Your Digital Strategy should be a vision and roadmap of how
customer-facing online content, functionality and technology initiatives will be implemented
and managed across your organisation.
But so far there is no common framework for describing the creation and delivery of a digital strategy.
Note: I'm not too sure why this is, the discipline of digital is now pretty mature. Perhaps it is because online covers such a wide range of subjects from tactical digital marketing techniques through to programmes that transform businesses and create significant customer channel shift.

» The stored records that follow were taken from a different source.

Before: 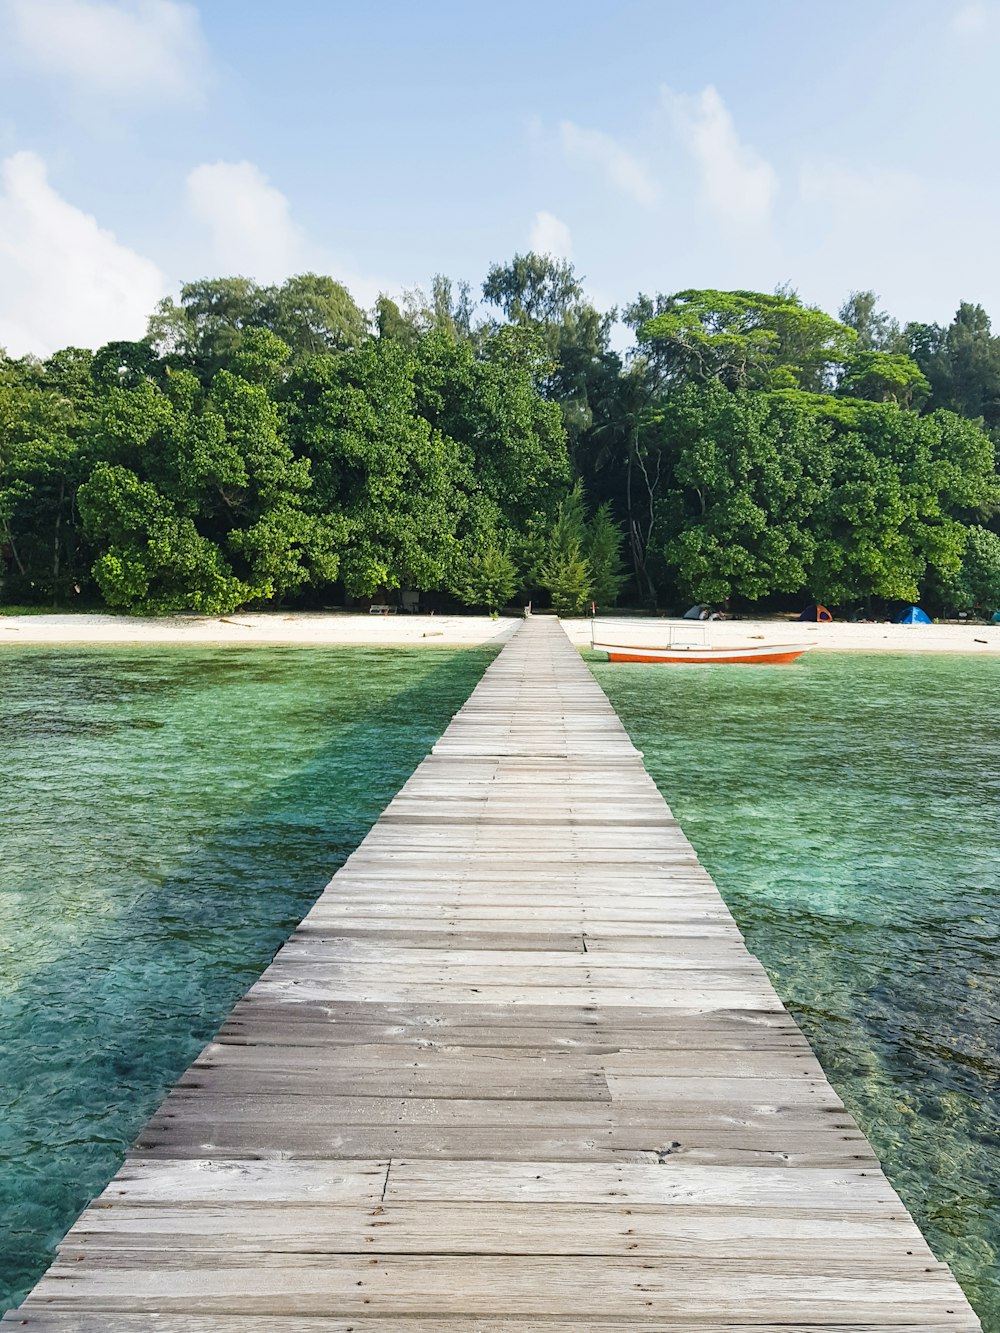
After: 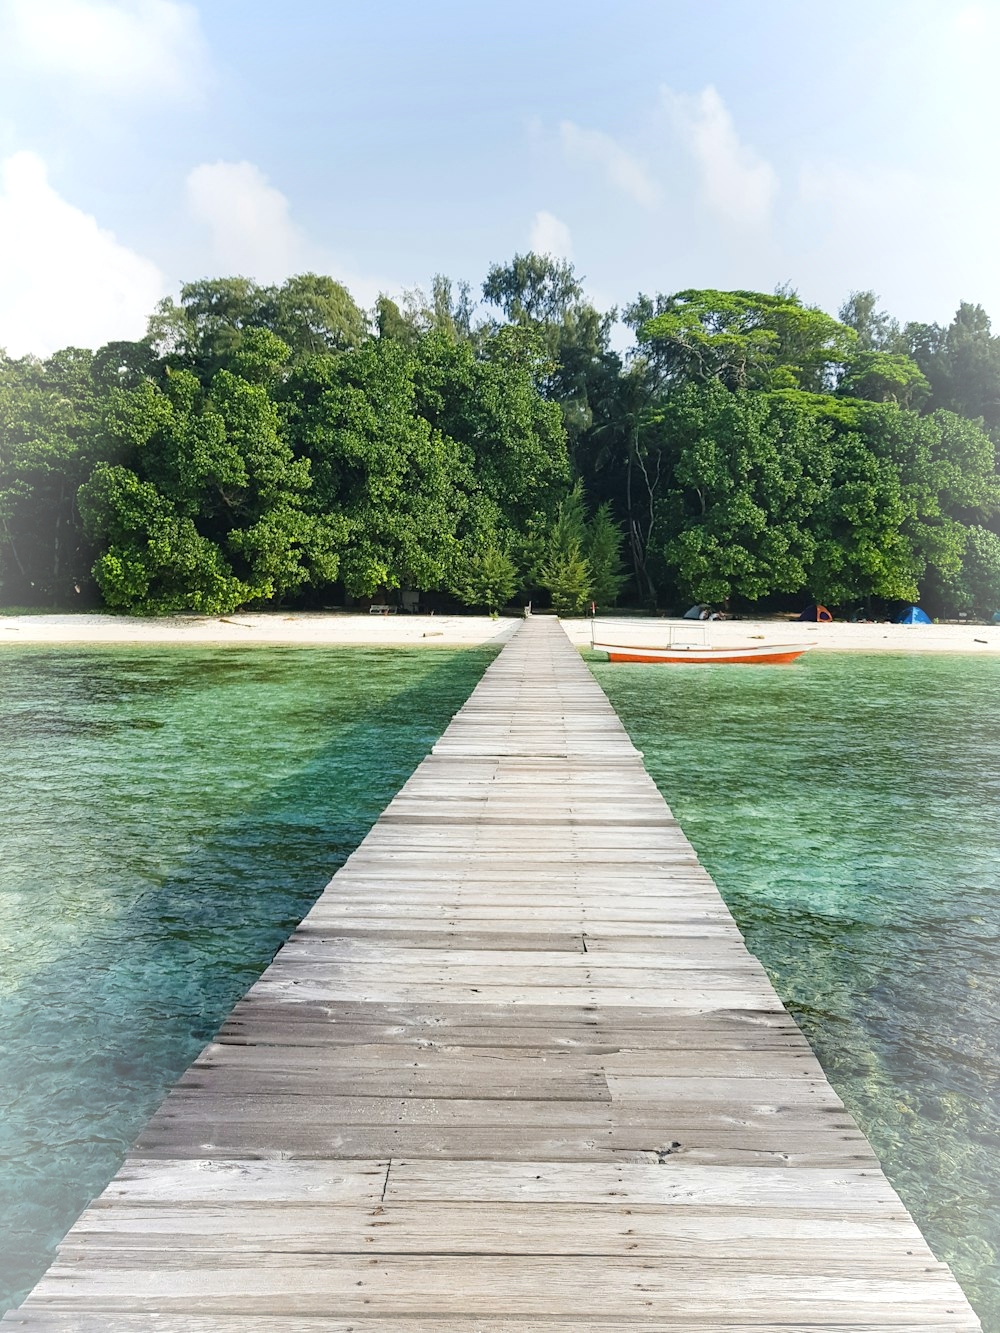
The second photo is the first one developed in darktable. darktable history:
vignetting: brightness 0.289, saturation 0, automatic ratio true
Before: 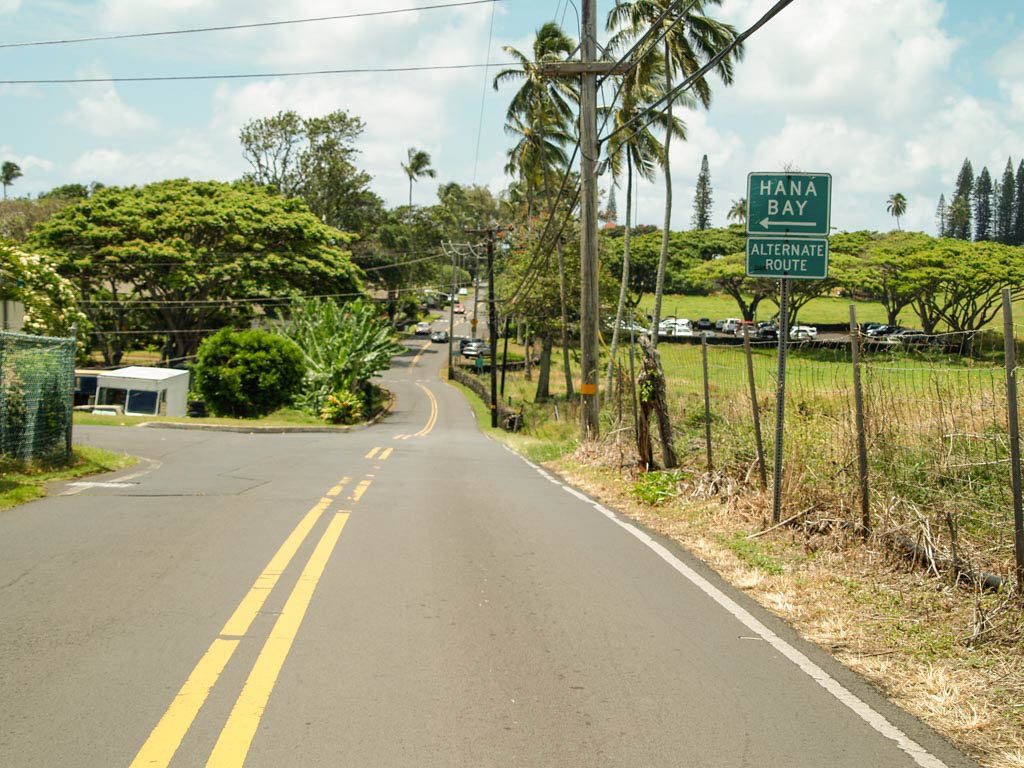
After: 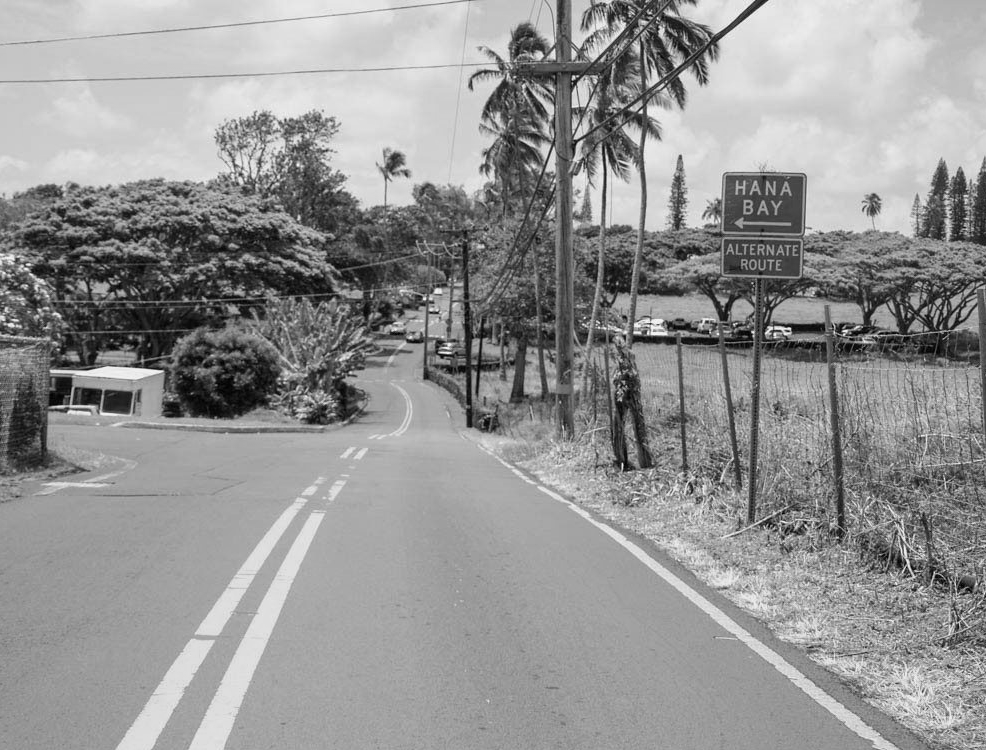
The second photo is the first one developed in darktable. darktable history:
monochrome: a -92.57, b 58.91
tone equalizer: on, module defaults
crop and rotate: left 2.536%, right 1.107%, bottom 2.246%
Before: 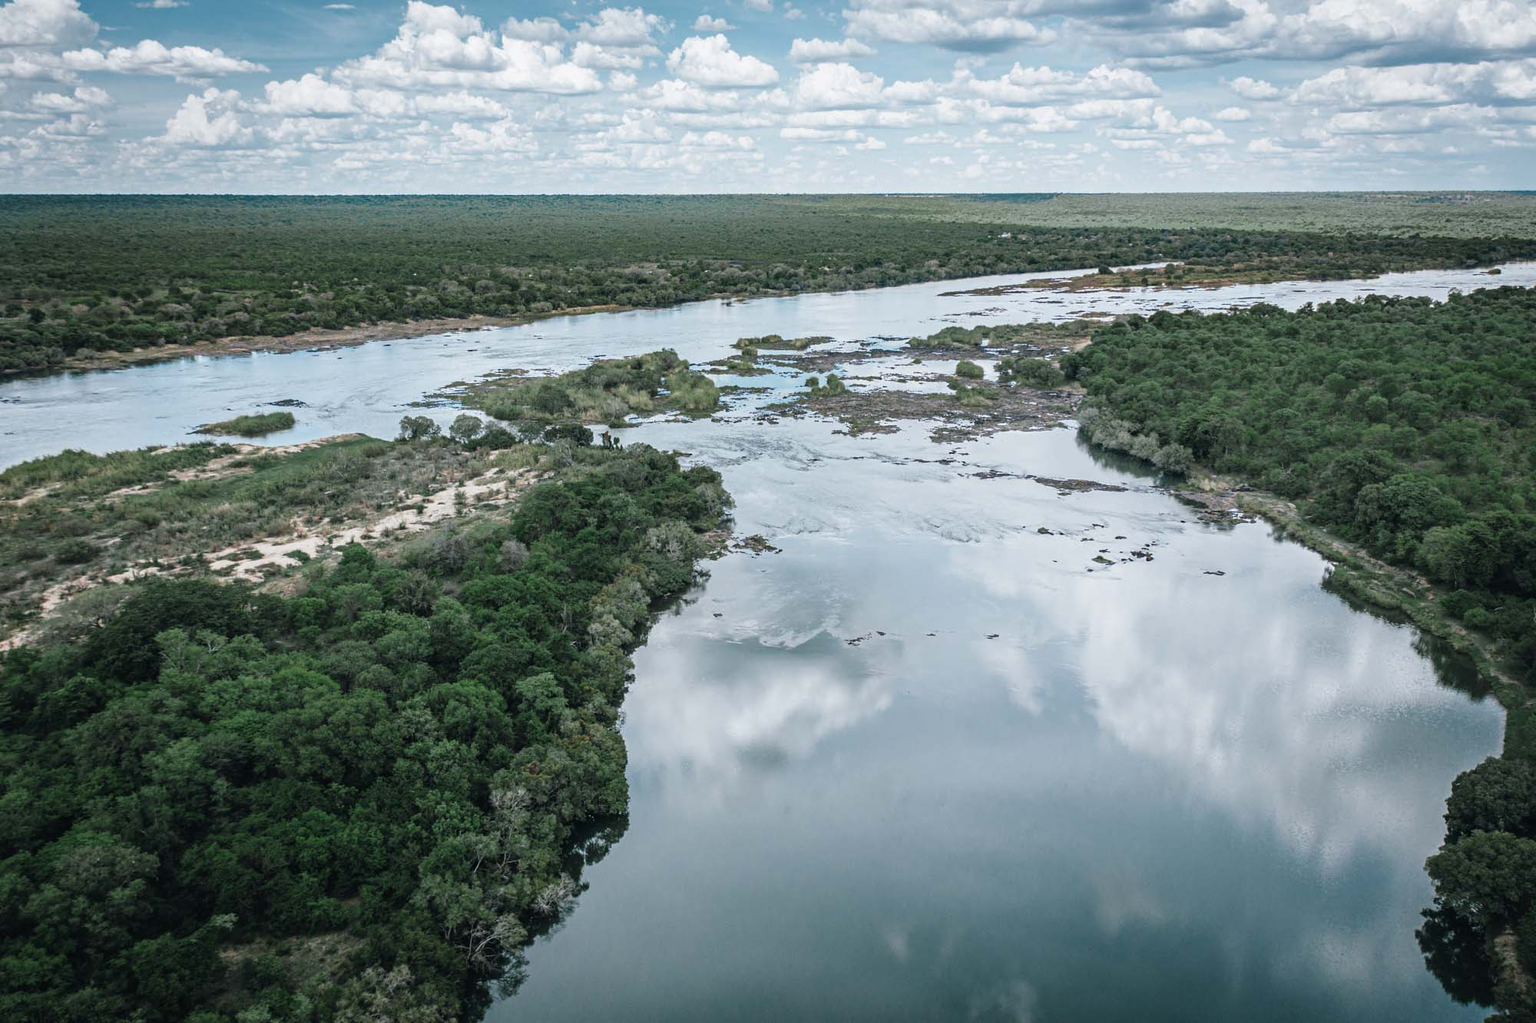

Business Architecture is a description of an organisation's structure, usually in terms of governance, services and information. The Business Architecture Guild (somewhat nebulously) describes it as "a blueprint of the enterprise that provides a common understanding of the organization and is used to align strategic objectives and tactical demands". The discipline is full of strange terms such as TOGAF, OMG & Zachman and there are a number of approaches used to describe an enterprise / business architecture. Each of them trying to align the technical architecture and practices with the larger organisational strategy.
However... what is clear to me is that very few organisations align their digital strategy with their business architecture. Which means that the two are possibly working in silo'd isolation or at the very least not joined up in thinking, delivery and (more worryingly) in their representation back to the rest of the business.
Hasn't the time now come to correctly align the two?
Hasn't the time now come to correctly align the two?